(THE RECORDS Opens)
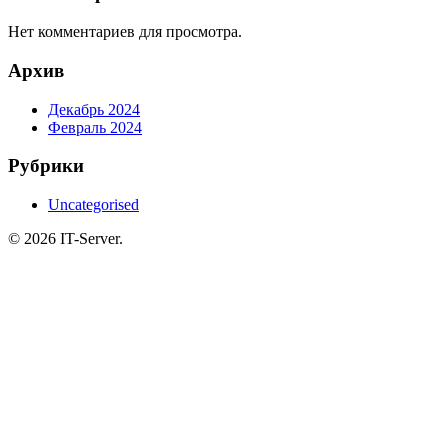
Нет комментариев для просмотра.
Архив
Декабрь 2024
Февраль 2024
Рубрики
Uncategorised
© 2026 IT-Server.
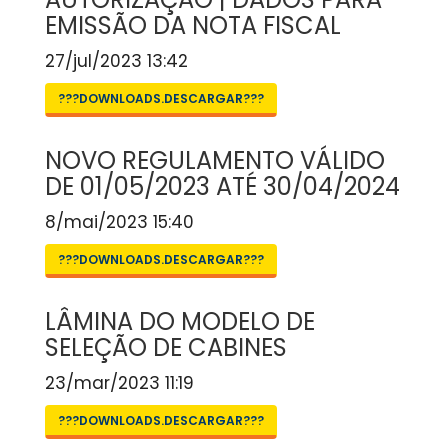
EMISSÃO DA NOTA FISCAL
27/jul/2023 13:42
???DOWNLOADS.DESCARGAR???
NOVO REGULAMENTO VÁLIDO
DE 01/05/2023 ATÉ 30/04/2024
8/mai/2023 15:40
???DOWNLOADS.DESCARGAR???
LÂMINA DO MODELO DE
SELEÇÃO DE CABINES
23/mar/2023 11:19
???DOWNLOADS.DESCARGAR???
(THE RECORDS Closes)
§ **PROBLEM STATEMENT**: Here the answer is the exact run of lines above, from the line with "NOVO REGULAMENTO VÁLIDO" down to the last, and nothing else.

§ **RESULT BELOW**:
NOVO REGULAMENTO VÁLIDO
DE 01/05/2023 ATÉ 30/04/2024
8/mai/2023 15:40
???DOWNLOADS.DESCARGAR???
LÂMINA DO MODELO DE
SELEÇÃO DE CABINES
23/mar/2023 11:19
???DOWNLOADS.DESCARGAR???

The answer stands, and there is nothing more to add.